3 questions à Bernard Couderc, président de l’UNHPC

Le président de la République, François Hollande, a présenté le 4 février, journée mondiale contre le cancer, les grandes lignes du nouveau Plan cancer 2014-2019, en présence notamment de Marisol Touraine. Nous avons recueilli les réactions du docteur Bernard Couderc, président de l’Union nationale hospitalière privée de cancérologie (UNHPC).

Quels sont les points positifs pour les établissements de santé et les médecins qu’il faut retenir de ce Plan cancer ?
Nous avons particulièrement apprécié que ce plan ait été présenté lors des Rencontres de l’INCa à l’occasion de la Journée mondiale du cancer qui fédéraient les principaux acteurs de la cancérologie. Parmi les points positifs, nous avons, d’une part, été agréablement surpris de voir que le financement restait à la hauteur de celui du Plan précédent car nous craignions plutôt une baisse. De plus, le président Hollande a mis l’accent d’une part sur la prévention – qui est l’arme absolue – ,  car elle peut empêcher le cancer d’apparaître « soit 40 % de décès par cancer actuellement évitables ». Il a également souligné l’importance des facteurs favorisant le cancer tels que le tabac, les addictions, l’environnement, etc. D’autre part, la recherche n’est pas non plus en reste dans ce plan. Mais ce qui est vraiment original, c’est l’impulsion qui est donnée aux traitements personnalisés avec le développement de la carte d’identité des tumeurs ou la mise en place de plateformes de biologie moléculaire. Enfin nous saluons la volonté de François Hollande de lutter contre les inégalités qu’elles soient d’origine sociale, ou qu’elles concernent l’accès aux soins, à la prévention, au dépistage ou aux innovations thérapeutiques. Et dans ce cadre, la confirmation des Réseaux régionaux de cancérologie et des Réseaux de santé territoriaux nous a rassurés.

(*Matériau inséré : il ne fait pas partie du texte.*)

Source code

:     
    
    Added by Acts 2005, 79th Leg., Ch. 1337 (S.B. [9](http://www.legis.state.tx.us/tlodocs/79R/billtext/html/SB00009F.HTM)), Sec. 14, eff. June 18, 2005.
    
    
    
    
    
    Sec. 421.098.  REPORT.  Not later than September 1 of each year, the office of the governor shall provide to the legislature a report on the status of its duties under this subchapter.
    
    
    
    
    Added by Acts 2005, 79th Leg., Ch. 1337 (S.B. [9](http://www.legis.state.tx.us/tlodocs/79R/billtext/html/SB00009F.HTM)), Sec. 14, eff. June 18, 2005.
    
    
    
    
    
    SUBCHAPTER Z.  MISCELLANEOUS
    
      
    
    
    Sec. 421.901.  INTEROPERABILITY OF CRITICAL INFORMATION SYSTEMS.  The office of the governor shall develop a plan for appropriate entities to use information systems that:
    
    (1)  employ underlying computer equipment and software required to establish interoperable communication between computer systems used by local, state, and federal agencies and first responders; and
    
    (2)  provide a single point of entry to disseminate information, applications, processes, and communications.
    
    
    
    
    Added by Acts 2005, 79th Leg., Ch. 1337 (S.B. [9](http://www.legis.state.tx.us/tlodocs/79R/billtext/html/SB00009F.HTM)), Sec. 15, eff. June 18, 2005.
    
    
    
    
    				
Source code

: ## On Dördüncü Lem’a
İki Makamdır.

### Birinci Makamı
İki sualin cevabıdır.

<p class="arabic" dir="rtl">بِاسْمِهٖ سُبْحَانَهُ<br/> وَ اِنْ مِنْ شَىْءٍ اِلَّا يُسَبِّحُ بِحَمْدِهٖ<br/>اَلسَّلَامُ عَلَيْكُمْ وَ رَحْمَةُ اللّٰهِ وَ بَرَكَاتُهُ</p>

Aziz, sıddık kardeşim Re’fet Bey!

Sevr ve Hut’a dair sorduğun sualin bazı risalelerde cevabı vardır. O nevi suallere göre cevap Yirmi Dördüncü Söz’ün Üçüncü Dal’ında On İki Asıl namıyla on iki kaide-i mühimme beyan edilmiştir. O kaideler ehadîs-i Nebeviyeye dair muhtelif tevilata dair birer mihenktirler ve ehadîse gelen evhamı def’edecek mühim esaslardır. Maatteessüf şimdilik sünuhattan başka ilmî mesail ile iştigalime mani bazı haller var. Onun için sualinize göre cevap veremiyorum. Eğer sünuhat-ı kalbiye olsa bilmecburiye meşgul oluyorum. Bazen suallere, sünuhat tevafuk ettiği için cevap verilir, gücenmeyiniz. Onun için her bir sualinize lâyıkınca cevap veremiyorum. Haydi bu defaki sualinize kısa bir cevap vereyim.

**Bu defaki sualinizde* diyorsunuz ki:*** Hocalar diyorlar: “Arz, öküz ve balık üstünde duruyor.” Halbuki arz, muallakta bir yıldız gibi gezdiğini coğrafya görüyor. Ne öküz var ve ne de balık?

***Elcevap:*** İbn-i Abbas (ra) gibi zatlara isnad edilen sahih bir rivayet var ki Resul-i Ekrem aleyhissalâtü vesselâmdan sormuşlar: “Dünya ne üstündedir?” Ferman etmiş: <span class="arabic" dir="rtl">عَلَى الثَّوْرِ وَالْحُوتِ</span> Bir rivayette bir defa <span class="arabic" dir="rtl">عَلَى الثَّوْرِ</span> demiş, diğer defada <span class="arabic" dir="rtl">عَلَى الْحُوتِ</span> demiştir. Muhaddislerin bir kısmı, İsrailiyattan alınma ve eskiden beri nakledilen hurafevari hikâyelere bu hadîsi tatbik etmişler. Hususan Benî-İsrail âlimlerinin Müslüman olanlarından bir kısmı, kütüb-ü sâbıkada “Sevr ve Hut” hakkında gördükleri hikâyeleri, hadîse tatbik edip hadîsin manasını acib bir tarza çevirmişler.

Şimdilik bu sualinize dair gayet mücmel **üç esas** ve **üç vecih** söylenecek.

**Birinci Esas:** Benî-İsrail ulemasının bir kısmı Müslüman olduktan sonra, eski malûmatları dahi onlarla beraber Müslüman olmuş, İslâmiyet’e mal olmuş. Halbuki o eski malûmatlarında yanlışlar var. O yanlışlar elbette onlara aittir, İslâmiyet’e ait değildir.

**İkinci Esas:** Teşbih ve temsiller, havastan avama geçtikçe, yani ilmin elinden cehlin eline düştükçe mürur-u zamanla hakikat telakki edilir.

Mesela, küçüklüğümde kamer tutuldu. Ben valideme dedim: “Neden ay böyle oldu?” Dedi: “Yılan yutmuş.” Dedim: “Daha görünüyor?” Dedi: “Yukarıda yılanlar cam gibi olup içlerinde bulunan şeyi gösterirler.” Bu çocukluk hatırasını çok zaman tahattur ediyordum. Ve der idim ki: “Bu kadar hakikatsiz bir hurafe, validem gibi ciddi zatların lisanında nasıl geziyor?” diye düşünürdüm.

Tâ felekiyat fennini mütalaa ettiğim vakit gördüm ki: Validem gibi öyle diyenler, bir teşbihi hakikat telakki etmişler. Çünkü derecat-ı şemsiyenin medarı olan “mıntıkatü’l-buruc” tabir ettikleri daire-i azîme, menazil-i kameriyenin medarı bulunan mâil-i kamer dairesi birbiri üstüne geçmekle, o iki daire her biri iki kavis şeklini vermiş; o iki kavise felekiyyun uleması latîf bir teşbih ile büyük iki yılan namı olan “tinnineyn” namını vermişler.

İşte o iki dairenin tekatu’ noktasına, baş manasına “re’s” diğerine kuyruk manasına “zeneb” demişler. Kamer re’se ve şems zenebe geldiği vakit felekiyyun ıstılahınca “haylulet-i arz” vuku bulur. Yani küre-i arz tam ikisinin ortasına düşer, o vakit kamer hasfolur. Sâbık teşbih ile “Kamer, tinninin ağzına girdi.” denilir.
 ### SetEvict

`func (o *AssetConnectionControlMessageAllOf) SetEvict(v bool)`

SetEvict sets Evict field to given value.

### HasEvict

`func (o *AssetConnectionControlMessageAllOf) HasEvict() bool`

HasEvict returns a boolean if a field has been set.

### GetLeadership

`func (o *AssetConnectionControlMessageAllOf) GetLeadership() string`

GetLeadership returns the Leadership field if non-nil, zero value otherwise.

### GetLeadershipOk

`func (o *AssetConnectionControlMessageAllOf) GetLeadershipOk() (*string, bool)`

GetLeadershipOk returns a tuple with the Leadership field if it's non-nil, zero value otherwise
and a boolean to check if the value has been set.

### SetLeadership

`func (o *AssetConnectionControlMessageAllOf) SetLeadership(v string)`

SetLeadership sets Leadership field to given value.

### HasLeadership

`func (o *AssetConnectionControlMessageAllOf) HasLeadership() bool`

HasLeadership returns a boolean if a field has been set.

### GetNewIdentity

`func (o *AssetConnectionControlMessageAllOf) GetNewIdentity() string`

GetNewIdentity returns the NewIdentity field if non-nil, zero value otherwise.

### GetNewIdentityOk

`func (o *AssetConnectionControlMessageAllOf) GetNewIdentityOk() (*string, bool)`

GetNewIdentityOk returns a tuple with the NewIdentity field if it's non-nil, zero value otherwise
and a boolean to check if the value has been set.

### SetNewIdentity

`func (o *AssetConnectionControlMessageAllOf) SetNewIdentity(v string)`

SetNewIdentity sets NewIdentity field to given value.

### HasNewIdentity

Quels sont les sujets d’inquiétude face à ce Plan cancer ?
Il est clair que nous pouvons émettre des doutes face à la complexité de ce plan qui ne comporte pas moins de 189 actions et plus de 400 mesures. Comment cela est-il gérable dans la réalité ? Beaucoup de ces mesures demeurent hélas au stade de déclaration d’intention. À part l’INCa qui est consolidé dans son rôle, aucun pilote n’est désigné, et les calendriers ne sont pas arrêtés. Les ARS sont chargées de la déclinaison du Plan dans les territoires, et nous craignons, au vu d’exemples récents, qu’elles ne soient pas toujours impartiales. D’autre part, la gradation des soins que la circulaire de 2005 avait simplifiée, réapparaît avec la définition de « centres de recours » et de « centres de proximité », alors que l’on aurait pu simplement individualiser des centres spécialisés sans organisation pyramidale. Le Plan annonce aussi la mise à jour des critères d’autorisation. Avec qui seront-ils définis ? À ce jour, aucun dispositif, intégrant les professionnels, les fédérations et sociétés savantes ne nous a été annoncé. Alors, à la lecture de ce document, de nombreuses questions demeurent sans réponse. Ainsi, nous souhaitons savoir si le secteur libéral pourra accéder à la réalisation des actes de la biologie moléculaire, ou au moins, participer en tant que tel à la gestion et au développement des plateformes de biologie moléculaire. Enfin, Il faudrait surtout plus de cohérence entre les annonces du Plan et la politique de santé. Par exemple, comment concilier accès à l’innovation et dégressivité tarifaire, traitements personnalisés et baisse du GHS de chimiothérapie… ? En résumé, si l’annonce de ce Plan a été justement saluée par tous, son efficacité dépendra, pour une très large part, des modalités de son application pratique, et celles-ci restent largement à définir.

Et vos chevaux de bataille pour l’année 2014 ?
Il est important pour nous de participer à la gouvernance, au pilotage et au suivi du Plan avec les fédérations et les sociétés savantes. Nous ne nous contenterons pas d’être simplement « consultés » au plan national lors du séminaire annuel de l’INCa, au plan régional au sein de la CRSA et au plan local dans les conférences de territoire. Comment d’ailleurs imaginer la réussite d’un plan de santé publique si les professionnels ne sont pas impliqués dans sa mise en œuvre ? Nous continuerons, par exemple, à nous battre avec Unicancer et la FEHAP contre la dégressivité tarifaire…  Et d’une façon générale nous continuerons à œuvrer pour la mise en cohérence du Plan avec les politiques de santé, que nous avons actuellement le sentiment de subir, et pour une juste reconnaissance de notre secteur. Rappelons que nous dépistons et diagnostiquons plus des deux tiers des cancers, et soignons pratiquement près d’un patient sur deux.